* [Problem 1]
In the text about studying history at Yale, which university did Paul Freedman leave to join Yale?

* [Selected text]

To provide practice in such thinking, John Lewis Gaddis, the Robert A. Lovett Professor of Military and Naval History, teaches a seminar called “The Art of Biography.” Gaddis, an authority on the Cold War who came to Yale from Ohio University last fall, explains that “the ability to capture and portray a personality is primarily a literary skill. But you also need grounding in the methodology of history to put someone into context and not fall prey to an occupational hazard: exaggerating the importance of your subject.”

In Gaddis’s course, students read a wide variety of biographies, as well as a novel, A.S. Byatt’s Possession. He includes this last book because “archives leave behind only a small amount of information. They’re often a pitiful reflection of what actually happened.”

One important job of both the historian and the novelist is to fill in the blanks. For Gaddis, the fall of the Berlin Wall and the end of the Soviet Union have made the task far easier than it was in 1972, when he published his first book, The United States and the Origins of the Cold War. There were few Soviet bloc documents available then, says Gaddis, “so we knew we were examining only the tip of a very large iceberg.”

That situation, of course, has changed dramatically, and there’s now relatively free and open access to files in Russia and the former Eastern bloc countries. (See “Inside the Russian Archives,” Yale Alumni Magazine, May 1995.) “Historians are always rewriting in light of new materials,” says Gaddis, noting that his latest book, published in 1997, is appropriately titled, We Now Know: Rethinking Cold War History. Gaddis’s work is one of many examples of what Eric Papenfuse terms the third key characteristic of the study of history at the University: an emphasis on what he describes as “comparative patterns across time and between nations.”

According to medievalist Paul Freedman, a senior professor recruited in 1997 from Vanderbilt University, this ability to span times and borders, to say nothing of departments and disciplines, was one of the major reasons he decided to come to Yale. “My field is strongly interdisciplinary,” he says. “You can’t study medieval history without the input of scholars in such areas as religion and literature, both of which are important areas of research here.”

Freedman’s primary interest is in developing a history of the Spanish peasantry during the Middle Ages—a pursuit that requires “real detective work,” he explains. “There were no opinion polls or censuses, and no peasant left a journal until the 15th century, so you have to use other, indirect sources to answer questions about how they lived and what they thought. I’ve found that you can learn a lot about people from what they owed.”

* [Extracted material]
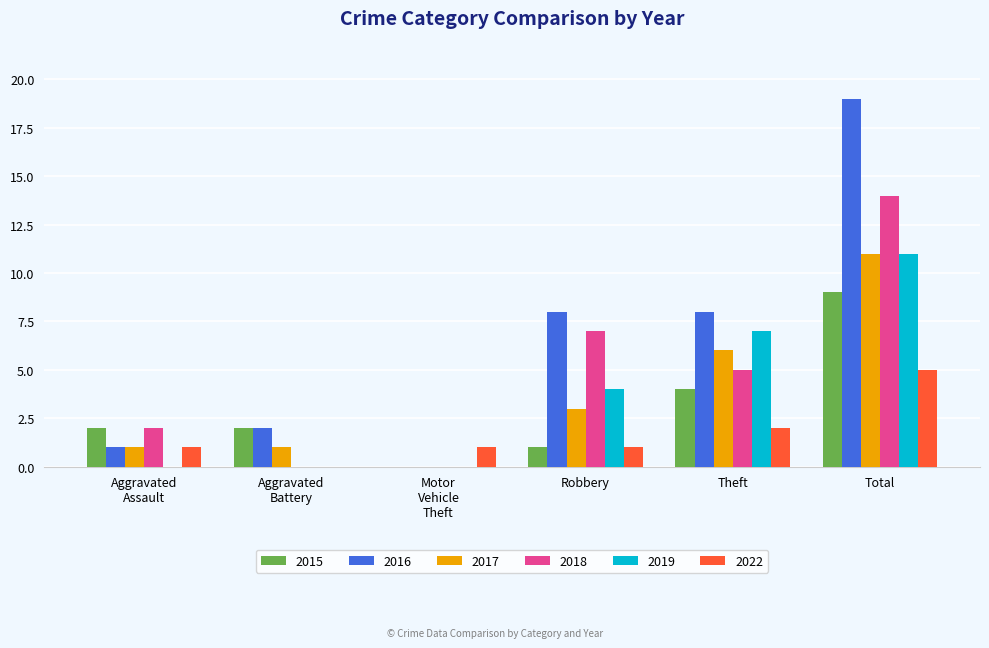

At which category is the sum across all series the highest?

Total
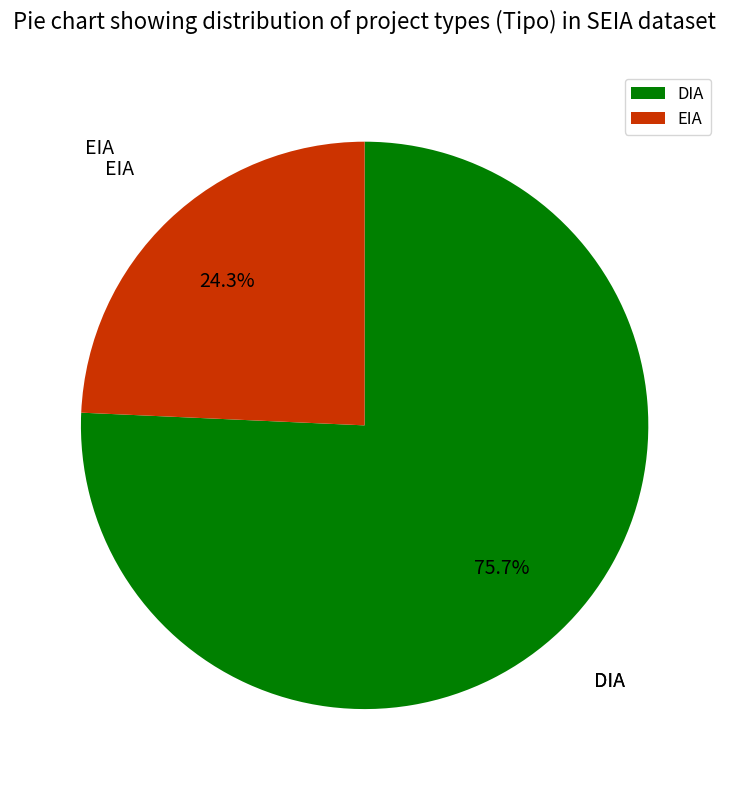

To the nearest percent, what is the combined percentage of EIA and DIA?

100%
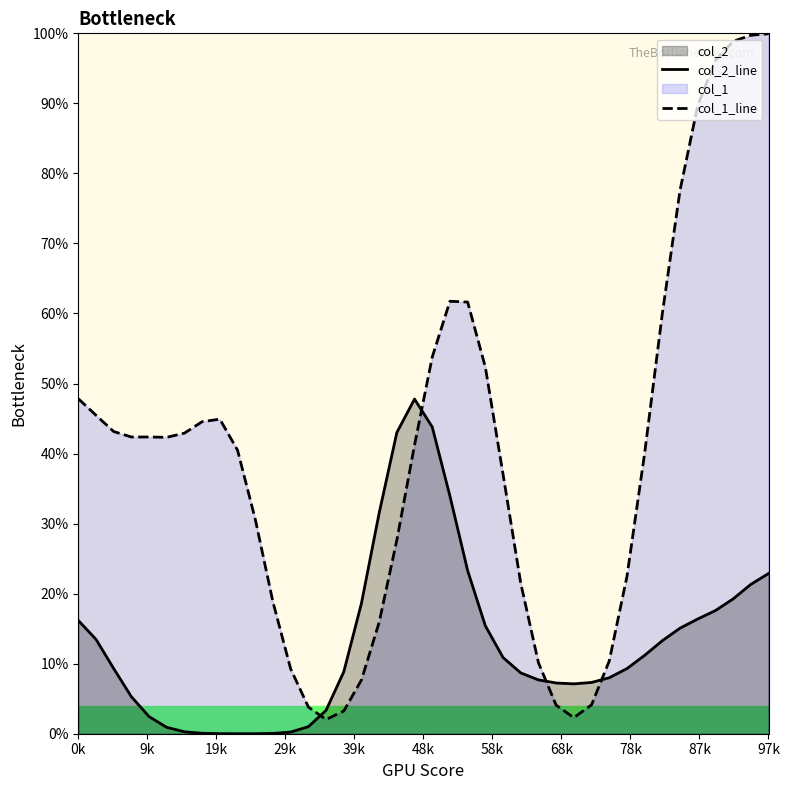

Reading right to left, list all the values displayed in this chart.

col_2_line: 0.2	0.2	0.2	0.2	0.2	0.2	0.1	0.1	0.1	0.1	0.1	0.1	0.1	0.1	0.1	0.1	0.2	0.2	0.3	0.4	0.5	0.4	0.3	0.2	0.1	0.0	0.0	0.0	0.0	0.0	0.0	0.0	0.0	0.0	0.0	0.0	0.1	0.1	0.1	0.2
col_1_line: 1.0	1.0	1.0	1.0	0.9	0.8	0.6	0.4	0.2	0.1	0.0	0.0	0.0	0.1	0.2	0.4	0.5	0.6	0.6	0.5	0.4	0.3	0.2	0.1	0.0	0.0	0.0	0.1	0.2	0.3	0.4	0.4	0.4	0.4	0.4	0.4	0.4	0.4	0.5	0.5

* [Problem 2]
Rewrite all the chart records with "category" replaced by "group", changing nothing else, and leave the pictures out of your answer.

* [Written answer 1]
Vanderbilt University

* [Written answer 2]
At which group is the sum across all series the highest?

Total

To the nearest percent, what is the combined percentage of EIA and DIA?

100%

Reading right to left, list all the values displayed in this chart.

col_2_line: 0.2	0.2	0.2	0.2	0.2	0.2	0.1	0.1	0.1	0.1	0.1	0.1	0.1	0.1	0.1	0.1	0.2	0.2	0.3	0.4	0.5	0.4	0.3	0.2	0.1	0.0	0.0	0.0	0.0	0.0	0.0	0.0	0.0	0.0	0.0	0.0	0.1	0.1	0.1	0.2
col_1_line: 1.0	1.0	1.0	1.0	0.9	0.8	0.6	0.4	0.2	0.1	0.0	0.0	0.0	0.1	0.2	0.4	0.5	0.6	0.6	0.5	0.4	0.3	0.2	0.1	0.0	0.0	0.0	0.1	0.2	0.3	0.4	0.4	0.4	0.4	0.4	0.4	0.4	0.4	0.5	0.5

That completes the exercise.